Indeed if all outputs have the same value and are changing in one time, this is less
energy consuming than if each output is different and is changing.
[0007] Based on all these assumptions, a critical test pattern can be defined per driver
as illustrated in Figure 3.
[0008] The pattern will introduce an overheating of the driver and above all when the addressing
speed is fast (clk and ENA are high frequency signals) like for high-resolution displays.
If the driver is overheated a long time (many frames) it can be definitely damaged.
Moreover, today, the drivers are bonded on the PDP glass by using glue and it is almost
impossible to remove them in order to perform an exchange. Therefore, if a driver
has been damaged, the whole panel can be thrown away.
[0009] Today, in order to avoid such a problem, there are three possibilities:
- A technical one that tries to avoid such an overheating by limiting either the addressing
speed (clk and ENA frequencies are low), or the number of sub-fields used per frame.
- A coding one that tries to use a specific coding that should reduce the situation
depicted in Figure 3 for a standard picture (reduce the toggling inside a codeword).
- A signal-processing one that tries directly to detect critical patterns in order to
reduce the number of sub-fields used during addressing.
A typical real pattern introducing the problem of Figure 3 is shown in Figure 4.
[0010] The problem is that, even if this pattern is a seldom one and could mainly appear
only in case of PC applications, the display should be made robust enough in order
not to be destroyed. This needs solutions as those described just before. The problem
is that such solutions do not cover all possibilities or all risks. Moreover, some
solutions (e.g. coding ones) are limiting the flexibility of the display that can
have an impact on the picture quality (e.g. less sub-fields or not optimized coding).
Invention
[0011] It is the object of the present invention to avoid overheating while enabling a full
flexibility in the display usage.
[0012] According to the present invention this object is solved by a method for driving
a plasma display panel including the steps of serially receiving display data in form
of a sequence of data samples and parallelly forwarding the display data in the form
of data blocks each consisting of a predefined number of data samples, as well as
counting data samples the value of which differs from that of a neighbouring or preceding
data sample and providing a respective counting signal for driving the plasma display
panel.
[0013] Furthermore, there is provided a method for driving a plasma display panel including
the steps of serially receiving display data in form of a sequence of data samples
and parallelly forwarding the display data in the form of data blocks each consisting
of a predefined number of data samples, as well as adding transition information to
each data sample, the transition information representing a relation between the value
of the data sample and the value of a neighbouring data sample, counting data samples
the value and/or the transition information of which differs from that of a neighbouring
or preceding data sample and providing a respective counting signal for driving the
plasma display panel.
[0014] Moreover, the above object is solved by an apparatus for driving a plasma display
panel including receiving means for serially receiving display data in form of a sequence
of data samples and transmitting means for parallelly forwarding the display data
in the form of data blocks each consisting of a predefined number of data samples,
as well as counting means for counting data samples the value of which differs from
that of a neighbouring or preceding data sample and for providing a respective counting
signal for driving the plasma display panel.

§

WRITTEN TASK A - List each of the current approaches that the plasma display panel excerpt names for avoiding driver overheating.
The listing that comes next is unrelated to the plasma display panel excerpt.

§

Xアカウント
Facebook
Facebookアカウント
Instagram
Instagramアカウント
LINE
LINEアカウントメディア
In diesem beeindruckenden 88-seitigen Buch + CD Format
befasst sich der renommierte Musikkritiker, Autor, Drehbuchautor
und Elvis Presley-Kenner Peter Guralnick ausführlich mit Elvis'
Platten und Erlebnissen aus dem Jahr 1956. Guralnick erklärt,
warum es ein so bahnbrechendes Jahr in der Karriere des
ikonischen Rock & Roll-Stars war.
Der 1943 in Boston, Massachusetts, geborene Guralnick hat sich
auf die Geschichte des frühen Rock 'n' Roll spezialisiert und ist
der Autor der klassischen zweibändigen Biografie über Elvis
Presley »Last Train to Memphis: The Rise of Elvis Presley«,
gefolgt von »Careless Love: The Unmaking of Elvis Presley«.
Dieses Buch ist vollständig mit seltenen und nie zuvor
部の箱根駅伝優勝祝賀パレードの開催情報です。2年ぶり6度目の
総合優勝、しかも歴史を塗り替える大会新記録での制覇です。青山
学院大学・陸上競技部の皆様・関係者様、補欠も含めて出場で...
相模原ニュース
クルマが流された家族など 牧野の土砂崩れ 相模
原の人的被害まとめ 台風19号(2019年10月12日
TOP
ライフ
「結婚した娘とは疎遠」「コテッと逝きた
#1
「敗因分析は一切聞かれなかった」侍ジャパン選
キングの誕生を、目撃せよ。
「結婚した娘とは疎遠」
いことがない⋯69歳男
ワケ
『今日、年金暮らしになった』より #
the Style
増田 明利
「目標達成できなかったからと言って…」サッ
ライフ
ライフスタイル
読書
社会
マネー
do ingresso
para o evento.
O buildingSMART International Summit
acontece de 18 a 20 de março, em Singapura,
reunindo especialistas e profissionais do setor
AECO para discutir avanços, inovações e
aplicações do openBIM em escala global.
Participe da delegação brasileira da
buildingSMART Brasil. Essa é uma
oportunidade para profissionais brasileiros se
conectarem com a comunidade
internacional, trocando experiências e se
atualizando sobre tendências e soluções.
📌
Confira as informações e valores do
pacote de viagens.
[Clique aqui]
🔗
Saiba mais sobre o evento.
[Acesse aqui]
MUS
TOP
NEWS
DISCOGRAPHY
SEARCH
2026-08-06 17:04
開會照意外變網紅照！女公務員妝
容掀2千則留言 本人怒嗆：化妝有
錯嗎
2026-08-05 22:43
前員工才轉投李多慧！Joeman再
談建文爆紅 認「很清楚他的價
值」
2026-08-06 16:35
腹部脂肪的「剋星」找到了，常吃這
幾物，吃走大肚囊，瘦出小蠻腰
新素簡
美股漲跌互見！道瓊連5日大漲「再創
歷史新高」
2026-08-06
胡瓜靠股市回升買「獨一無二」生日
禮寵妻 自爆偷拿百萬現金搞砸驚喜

§

WRITTEN TASK B - Recast the listing as a numbered list with no blank lines. Begin at its first line and stop after the line containing "ikonischen Rock & Roll-Stars war.".

EXERCISE RESPONSE A -
- A technical approach limits either the addressing speed (low clk and ENA frequencies) or the number of sub-fields used per frame.
- A coding approach uses a specific coding to reduce the situation depicted in Figure 3 for a standard picture, reducing the toggling inside a codeword.
- A signal-processing approach directly detects critical patterns to reduce the number of sub-fields used during addressing.

EXERCISE RESPONSE B -
1. Xアカウント
2. Facebook
3. Facebookアカウント
4. Instagram
5. Instagramアカウント
6. LINE
7. LINEアカウントメディア
8. In diesem beeindruckenden 88-seitigen Buch + CD Format
9. befasst sich der renommierte Musikkritiker, Autor, Drehbuchautor
10. und Elvis Presley-Kenner Peter Guralnick ausführlich mit Elvis'
11. Platten und Erlebnissen aus dem Jahr 1956. Guralnick erklärt,
12. warum es ein so bahnbrechendes Jahr in der Karriere des
13. ikonischen Rock & Roll-Stars war.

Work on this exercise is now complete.